Try to avoid Biddeford

October, 2018 by shrink

Most of this trail is over packed earth, which is satisfactory, except following rain. The 4.5+ miles through Biddeford are poorly marked (download a map) and often hazardous. Scarborough marsh is beautiful and the rest of the trail is pleasant, often scenic. I rode the entire trail north one day and south the next. If I were to do it again, I would cut it into two smaller trails, and avoid Biddeford.

Sawyer River Trail / Sawyer River Road

have a great weekend

October, 2018 by mikerzasa22

It's was a very cool weekend with the boys only see them 2 to 3 times a year ,getting older and family but always look forward to the next adventure, nice view of sawyer pond great big fire pit in front of the lean- to ,about a 2 1\2 hours to get to camp ,one place you should put on your to do list

Goffstown Rail Trail

Great trail But !

September, 2018 by lynnelarochelle

Beautiful trail nice even gravel and sand walkway but WAY WAY WAY too much broken glass along the trail someone didn’t want dogs on the trail !!!

Methuen Rail Trail

Newly Paved

September, 2018 by minion450

Project is just about done. parking lot at the depot still being worked on but from Lawrence to Salem NH all paved. southern portion of the trail still a little trashy off the trail but major improvement to say the least.

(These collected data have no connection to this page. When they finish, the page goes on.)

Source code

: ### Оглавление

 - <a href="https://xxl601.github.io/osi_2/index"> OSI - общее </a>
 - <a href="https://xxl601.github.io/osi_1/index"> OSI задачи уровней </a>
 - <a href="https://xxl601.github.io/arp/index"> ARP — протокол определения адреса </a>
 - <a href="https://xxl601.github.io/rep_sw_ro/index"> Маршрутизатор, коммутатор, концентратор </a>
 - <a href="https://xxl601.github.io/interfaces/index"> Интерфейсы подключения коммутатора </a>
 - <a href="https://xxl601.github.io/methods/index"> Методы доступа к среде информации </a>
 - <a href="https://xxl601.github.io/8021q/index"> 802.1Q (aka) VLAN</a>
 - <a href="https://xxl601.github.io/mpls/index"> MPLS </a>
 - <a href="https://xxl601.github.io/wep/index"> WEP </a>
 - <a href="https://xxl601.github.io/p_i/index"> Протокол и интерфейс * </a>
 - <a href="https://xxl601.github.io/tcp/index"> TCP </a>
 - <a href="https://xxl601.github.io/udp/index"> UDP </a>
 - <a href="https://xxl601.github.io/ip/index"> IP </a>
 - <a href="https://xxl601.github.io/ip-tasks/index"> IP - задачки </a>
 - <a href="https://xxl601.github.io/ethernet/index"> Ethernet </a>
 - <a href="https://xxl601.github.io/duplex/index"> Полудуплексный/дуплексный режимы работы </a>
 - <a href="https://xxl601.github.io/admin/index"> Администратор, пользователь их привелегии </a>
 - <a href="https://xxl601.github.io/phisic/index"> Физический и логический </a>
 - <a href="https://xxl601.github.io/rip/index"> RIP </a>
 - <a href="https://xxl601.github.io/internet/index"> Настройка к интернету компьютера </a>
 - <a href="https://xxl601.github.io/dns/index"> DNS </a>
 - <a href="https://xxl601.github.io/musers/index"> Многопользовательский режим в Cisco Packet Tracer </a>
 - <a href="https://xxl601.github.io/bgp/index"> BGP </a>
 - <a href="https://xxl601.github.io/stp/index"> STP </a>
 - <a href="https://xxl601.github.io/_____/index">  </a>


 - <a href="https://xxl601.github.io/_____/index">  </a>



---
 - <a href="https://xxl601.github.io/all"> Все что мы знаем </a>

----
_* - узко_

Rockingham Recreational Rail Trail (Portsmouth Branch)

A difficult start, a great finish

September, 2018 by robert.richter89

I started at the Massabesic Lake trailhead which offered plenty of parking as well as a beautiful start to my ride. There were no mile markers or any history signs on the trail so mileage is difficult to track. The first four to five miles of my ride were very rough with large rocks strewn all over the trail and three tunnels underneath roadways. The rocks in this section are all very well marked by orange spray paint, I just had to take my time on my hybrid bike. A hybrid bike will do just fine on the trail but a mountain bike would offer more confidence in this section.

After this first section of trail I found the rest of the trail to offer beautiful scenery as well as a much smoother ride. There are a fair share of road crossings but all but two are very quiet roads that had very little traffic. Raymond offers the perfect mid-trail stop to take pictures as well as a place to get food. Epping also offers more places to get refreshments. The last stretch of the trail from Epping to Newfields was my favorite part of the trail and offered an easy finish to my ride.

Eastern Trail

Variety is king on this trail

September, 2018 by robert.richter89

I rode the entire trail starting at Bug Light Park in South Portland and ending at Kennebunk; roughly 30 miles each way. I knew about the on road gaps and found them to be a positive as it added variety to the trail. The on road sections are fairly well marked and I only had an issue finding my way through Biddeford. The shoulders are very wide and I must say I found Maine drivers to be very courteous to me at every road crossing.

The off road sections of the trail are very well marked, shaded and very flat. I rode through forests and marshes and around residential neighborhoods. There is a fundraising effort to close one of the on road gaps on this trail. If that gap is closed I would give this trail five stars. I still highly recommend this trail as you can have a nice ride no matter what section you chose to ride.